Nadelen aan deze vormen, geschilbeslechting is nog geen
geschiloplossing. Dus je hebt wel een beslissing, maar het probleem
wordt niet gelijk opgelost.
c) Mediation: Vorm van conflictoplossing waarin partijen zelf tot een
oplossing komen met behulp van een onafhankelijke en onpartijdige
derde die alleen het proces van communicatie tussen partijen
begeleidt.
Enkele kenmerken overheidsrechtspraak:
- Rechter beslist/hakt knopen door
- Op grond van juridische merites: Rechter gaat niet zoeken naar een
oplossing die hij redelijk vindt.
, - Rechter kijkt naar het verleden: Als u een ander aanspreekt op
grond van wanprestatie, dan wordt gekeken naar wat er is gebeurd.

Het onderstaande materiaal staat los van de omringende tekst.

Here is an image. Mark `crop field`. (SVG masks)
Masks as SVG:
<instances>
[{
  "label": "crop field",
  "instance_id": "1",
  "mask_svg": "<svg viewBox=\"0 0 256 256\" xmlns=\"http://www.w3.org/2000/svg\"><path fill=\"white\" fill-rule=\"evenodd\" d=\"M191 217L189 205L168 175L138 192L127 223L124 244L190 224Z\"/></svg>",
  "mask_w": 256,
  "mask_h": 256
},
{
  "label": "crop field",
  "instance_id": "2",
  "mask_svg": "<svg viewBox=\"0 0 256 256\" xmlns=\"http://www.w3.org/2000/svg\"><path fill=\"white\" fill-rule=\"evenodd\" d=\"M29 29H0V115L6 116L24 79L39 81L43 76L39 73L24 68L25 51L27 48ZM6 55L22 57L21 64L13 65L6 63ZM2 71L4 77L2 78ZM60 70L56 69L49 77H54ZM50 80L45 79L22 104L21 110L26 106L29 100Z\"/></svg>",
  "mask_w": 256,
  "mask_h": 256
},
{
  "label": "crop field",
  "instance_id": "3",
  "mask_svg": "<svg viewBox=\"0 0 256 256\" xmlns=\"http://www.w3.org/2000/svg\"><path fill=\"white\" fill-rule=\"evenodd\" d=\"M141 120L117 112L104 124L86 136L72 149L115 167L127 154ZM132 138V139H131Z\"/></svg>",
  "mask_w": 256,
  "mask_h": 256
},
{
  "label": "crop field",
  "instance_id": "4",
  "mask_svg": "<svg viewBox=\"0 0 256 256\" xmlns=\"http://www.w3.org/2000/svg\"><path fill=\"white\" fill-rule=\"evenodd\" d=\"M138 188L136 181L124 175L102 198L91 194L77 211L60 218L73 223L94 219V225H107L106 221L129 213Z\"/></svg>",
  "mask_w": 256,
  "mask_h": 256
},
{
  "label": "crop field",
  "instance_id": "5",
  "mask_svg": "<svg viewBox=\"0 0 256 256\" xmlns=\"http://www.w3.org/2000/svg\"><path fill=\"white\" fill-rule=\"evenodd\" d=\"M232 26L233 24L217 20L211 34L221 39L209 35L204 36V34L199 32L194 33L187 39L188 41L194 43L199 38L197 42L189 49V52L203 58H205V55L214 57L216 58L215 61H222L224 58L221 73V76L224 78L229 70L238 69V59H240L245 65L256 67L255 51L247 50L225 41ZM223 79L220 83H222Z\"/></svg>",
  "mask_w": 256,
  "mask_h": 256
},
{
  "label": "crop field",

- Geen invloed partijen op de persoon van de rechter
- Procedure is in beginsel openbaar
- Procedure is kostbaar en duurt nog steeds vrij lang
- Procedure kan escalerend werken
MER: Maatschappelijk effectieve rechtspraak
Rechter streeft ook meer naar een oplossing voor alle betrokken partijen, niet
alleen maar geschilbeslechting maar ook geschiloplossing. MER is snel,
eenvoudig, goedkoop en voor iedereen.
HC 2
Art. 6 EVRM ( fair trial)
1. Onafhankelijke en onpartijdige rechter
2. Hoor- en wederhoor
3. Openbaarheid
4. Redelijke termijn
5. Motivering
6. Toegankelijke rechtspleging
7. Goede procesorde
8. Zorgvuldigheidsbeginsel- waarheidsbeginsel
9. Partij-autonomie
Onafhankelijkheid rechter
Van partijen: Rechter moet onafhankelijk zijn oordeel vellen, hij mag een
bepaalde partij niet bevoordelen. Het is best complex om de schijn van
onafhankelijkheid te kunnen voorkomen.
- De rechter mag bijvoorbeeld geen zaak van zijn buurman behandelen.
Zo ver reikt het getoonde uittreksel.